[EXERCISE OBJECTIVE] Among the lines below, list those containing the string "компании".

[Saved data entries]
++++++++
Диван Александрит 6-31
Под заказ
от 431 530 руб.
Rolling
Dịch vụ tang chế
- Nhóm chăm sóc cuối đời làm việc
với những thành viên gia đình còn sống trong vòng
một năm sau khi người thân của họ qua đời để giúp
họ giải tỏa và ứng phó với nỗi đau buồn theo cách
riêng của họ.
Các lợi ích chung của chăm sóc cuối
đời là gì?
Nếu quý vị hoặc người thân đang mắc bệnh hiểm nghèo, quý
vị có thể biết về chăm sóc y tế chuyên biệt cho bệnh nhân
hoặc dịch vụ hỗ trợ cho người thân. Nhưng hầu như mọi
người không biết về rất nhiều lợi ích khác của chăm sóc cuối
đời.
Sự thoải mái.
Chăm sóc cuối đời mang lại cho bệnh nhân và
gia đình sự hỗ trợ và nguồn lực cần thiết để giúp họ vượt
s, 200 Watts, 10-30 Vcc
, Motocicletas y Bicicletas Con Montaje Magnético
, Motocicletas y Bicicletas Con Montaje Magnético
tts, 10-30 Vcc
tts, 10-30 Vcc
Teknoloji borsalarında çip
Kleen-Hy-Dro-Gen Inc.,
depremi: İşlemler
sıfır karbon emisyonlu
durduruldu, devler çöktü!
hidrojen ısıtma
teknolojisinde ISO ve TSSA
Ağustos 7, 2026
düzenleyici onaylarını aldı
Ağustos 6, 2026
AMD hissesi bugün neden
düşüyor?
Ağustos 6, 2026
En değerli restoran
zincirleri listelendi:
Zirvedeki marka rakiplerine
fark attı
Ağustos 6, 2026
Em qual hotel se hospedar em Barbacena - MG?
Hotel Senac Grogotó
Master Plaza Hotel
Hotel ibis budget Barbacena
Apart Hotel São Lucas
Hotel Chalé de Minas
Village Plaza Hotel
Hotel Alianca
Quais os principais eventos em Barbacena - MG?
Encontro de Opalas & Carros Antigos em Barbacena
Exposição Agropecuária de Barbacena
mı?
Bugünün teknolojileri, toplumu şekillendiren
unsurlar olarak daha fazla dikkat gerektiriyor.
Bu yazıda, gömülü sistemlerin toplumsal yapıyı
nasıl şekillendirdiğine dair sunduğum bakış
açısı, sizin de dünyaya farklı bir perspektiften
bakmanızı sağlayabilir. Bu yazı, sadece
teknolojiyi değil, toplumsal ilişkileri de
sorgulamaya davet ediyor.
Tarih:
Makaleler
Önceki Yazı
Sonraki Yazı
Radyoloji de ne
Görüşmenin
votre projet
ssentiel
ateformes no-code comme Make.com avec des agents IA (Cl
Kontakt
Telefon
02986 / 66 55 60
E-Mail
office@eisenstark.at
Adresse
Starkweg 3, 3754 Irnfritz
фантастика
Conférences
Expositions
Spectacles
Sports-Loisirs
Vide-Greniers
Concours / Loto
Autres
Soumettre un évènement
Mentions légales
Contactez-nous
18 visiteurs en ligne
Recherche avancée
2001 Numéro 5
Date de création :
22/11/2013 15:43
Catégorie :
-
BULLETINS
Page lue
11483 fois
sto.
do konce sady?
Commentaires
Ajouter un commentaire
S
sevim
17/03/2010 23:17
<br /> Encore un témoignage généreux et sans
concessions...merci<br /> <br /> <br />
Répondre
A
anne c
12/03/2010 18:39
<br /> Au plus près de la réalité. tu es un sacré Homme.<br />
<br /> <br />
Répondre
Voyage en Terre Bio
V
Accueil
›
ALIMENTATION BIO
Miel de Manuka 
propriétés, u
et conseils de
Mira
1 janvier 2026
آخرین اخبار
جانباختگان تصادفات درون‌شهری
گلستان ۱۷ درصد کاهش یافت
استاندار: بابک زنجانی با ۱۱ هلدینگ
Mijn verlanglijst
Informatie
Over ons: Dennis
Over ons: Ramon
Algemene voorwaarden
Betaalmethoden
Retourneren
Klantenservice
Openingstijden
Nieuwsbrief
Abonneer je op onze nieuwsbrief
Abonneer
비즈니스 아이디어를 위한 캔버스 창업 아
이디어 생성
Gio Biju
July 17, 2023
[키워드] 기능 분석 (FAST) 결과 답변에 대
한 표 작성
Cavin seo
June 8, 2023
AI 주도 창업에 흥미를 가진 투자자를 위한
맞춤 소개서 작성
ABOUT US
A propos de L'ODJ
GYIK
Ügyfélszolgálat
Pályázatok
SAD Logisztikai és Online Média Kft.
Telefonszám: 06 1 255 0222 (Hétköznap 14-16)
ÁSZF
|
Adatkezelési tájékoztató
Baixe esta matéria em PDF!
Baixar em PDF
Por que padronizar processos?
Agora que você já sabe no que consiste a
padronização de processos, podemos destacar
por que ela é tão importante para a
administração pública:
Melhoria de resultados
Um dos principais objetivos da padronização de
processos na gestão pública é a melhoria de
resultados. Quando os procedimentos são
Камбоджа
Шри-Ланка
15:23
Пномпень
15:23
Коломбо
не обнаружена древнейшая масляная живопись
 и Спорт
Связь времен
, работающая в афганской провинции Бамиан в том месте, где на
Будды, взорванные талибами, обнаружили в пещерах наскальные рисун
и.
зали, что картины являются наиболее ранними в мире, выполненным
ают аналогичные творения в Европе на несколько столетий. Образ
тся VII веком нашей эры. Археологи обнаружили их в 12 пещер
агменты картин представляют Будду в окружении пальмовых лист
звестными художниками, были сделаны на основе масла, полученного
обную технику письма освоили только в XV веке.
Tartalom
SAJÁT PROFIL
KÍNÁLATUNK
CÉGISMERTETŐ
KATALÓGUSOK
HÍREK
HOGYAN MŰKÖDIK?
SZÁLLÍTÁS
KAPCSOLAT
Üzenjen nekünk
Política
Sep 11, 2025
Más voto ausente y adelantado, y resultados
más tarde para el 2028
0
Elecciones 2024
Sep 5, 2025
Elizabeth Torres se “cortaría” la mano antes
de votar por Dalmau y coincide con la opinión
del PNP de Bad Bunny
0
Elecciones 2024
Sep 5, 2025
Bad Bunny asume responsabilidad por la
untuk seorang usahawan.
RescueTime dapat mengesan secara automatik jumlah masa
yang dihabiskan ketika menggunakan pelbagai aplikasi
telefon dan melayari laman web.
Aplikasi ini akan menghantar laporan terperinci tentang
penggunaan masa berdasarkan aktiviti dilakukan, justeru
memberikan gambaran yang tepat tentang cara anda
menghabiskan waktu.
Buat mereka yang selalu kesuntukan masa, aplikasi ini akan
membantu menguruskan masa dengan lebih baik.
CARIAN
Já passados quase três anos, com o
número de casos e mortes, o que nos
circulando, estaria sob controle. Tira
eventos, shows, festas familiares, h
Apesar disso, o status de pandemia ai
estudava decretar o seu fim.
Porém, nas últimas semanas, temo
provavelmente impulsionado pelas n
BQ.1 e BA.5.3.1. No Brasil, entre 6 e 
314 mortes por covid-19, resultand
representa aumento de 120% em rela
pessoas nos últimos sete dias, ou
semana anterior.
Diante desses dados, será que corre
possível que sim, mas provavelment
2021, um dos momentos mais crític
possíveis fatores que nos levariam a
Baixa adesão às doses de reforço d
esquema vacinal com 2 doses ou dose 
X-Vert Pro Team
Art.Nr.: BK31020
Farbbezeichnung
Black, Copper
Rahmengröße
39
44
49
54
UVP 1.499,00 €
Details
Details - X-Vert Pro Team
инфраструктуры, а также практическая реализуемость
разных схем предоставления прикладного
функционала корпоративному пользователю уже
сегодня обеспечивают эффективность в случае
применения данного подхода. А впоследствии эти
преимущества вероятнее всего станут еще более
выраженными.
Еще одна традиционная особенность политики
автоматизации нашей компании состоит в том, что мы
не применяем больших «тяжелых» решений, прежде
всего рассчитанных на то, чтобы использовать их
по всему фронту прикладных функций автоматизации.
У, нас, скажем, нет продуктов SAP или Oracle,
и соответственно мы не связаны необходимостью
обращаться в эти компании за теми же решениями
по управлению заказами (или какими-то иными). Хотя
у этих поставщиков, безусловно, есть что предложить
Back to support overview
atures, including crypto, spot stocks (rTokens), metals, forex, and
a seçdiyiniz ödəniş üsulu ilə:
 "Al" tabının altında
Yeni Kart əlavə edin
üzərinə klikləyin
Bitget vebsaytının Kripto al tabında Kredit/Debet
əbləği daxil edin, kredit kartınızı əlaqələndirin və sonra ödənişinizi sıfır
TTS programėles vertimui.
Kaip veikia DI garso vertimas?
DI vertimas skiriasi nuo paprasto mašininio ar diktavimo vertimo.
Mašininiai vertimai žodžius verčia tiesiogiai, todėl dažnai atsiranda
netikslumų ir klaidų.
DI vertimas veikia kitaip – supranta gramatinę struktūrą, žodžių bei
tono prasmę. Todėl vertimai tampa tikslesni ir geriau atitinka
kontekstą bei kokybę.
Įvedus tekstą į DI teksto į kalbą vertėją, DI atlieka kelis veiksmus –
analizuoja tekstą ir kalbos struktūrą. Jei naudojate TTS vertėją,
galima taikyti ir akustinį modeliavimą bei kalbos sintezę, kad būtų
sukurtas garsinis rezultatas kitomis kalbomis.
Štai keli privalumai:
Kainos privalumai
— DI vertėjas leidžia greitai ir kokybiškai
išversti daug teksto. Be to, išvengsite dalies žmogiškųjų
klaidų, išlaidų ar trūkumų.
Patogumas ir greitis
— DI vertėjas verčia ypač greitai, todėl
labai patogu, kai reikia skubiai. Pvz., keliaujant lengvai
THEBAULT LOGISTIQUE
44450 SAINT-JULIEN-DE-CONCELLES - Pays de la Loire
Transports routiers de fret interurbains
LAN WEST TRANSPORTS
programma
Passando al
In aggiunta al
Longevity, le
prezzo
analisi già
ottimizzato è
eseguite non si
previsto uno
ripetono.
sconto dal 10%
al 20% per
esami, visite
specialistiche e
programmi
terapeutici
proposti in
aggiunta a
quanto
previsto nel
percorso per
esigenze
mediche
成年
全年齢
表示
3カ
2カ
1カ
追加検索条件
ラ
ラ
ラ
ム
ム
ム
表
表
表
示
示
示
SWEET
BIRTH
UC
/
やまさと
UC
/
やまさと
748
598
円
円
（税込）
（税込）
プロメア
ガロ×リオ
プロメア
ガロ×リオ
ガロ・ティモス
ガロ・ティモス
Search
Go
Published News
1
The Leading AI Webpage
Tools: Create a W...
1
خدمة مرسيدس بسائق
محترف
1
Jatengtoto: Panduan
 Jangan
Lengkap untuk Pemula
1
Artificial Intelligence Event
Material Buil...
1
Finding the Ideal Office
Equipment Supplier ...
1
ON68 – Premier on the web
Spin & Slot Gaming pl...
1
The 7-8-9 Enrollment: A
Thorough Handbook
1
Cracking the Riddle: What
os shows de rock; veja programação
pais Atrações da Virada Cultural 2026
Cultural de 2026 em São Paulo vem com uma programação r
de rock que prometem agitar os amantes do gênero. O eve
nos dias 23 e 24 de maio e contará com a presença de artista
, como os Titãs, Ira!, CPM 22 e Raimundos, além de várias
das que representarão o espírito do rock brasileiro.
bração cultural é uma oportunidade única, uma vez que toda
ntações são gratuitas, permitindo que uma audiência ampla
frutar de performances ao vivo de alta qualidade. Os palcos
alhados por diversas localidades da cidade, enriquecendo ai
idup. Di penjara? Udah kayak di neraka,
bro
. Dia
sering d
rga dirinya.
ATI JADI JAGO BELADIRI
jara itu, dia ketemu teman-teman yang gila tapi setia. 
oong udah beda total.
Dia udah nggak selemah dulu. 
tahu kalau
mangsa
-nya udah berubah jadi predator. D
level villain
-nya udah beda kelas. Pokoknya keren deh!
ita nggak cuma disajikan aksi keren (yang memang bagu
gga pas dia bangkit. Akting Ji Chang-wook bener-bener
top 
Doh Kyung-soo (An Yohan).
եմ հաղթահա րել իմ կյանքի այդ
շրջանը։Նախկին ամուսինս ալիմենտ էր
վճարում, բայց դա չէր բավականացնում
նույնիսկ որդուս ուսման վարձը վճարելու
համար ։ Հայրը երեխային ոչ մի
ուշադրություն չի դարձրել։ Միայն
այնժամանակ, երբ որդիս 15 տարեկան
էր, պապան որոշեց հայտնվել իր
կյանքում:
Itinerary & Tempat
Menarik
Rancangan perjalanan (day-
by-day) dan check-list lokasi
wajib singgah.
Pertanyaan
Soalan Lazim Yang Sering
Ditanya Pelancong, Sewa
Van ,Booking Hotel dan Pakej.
++++++++
[EXERCISE RESPONSE]
автоматизации нашей компании состоит в том, что мы
обращаться в эти компании за теми же решениями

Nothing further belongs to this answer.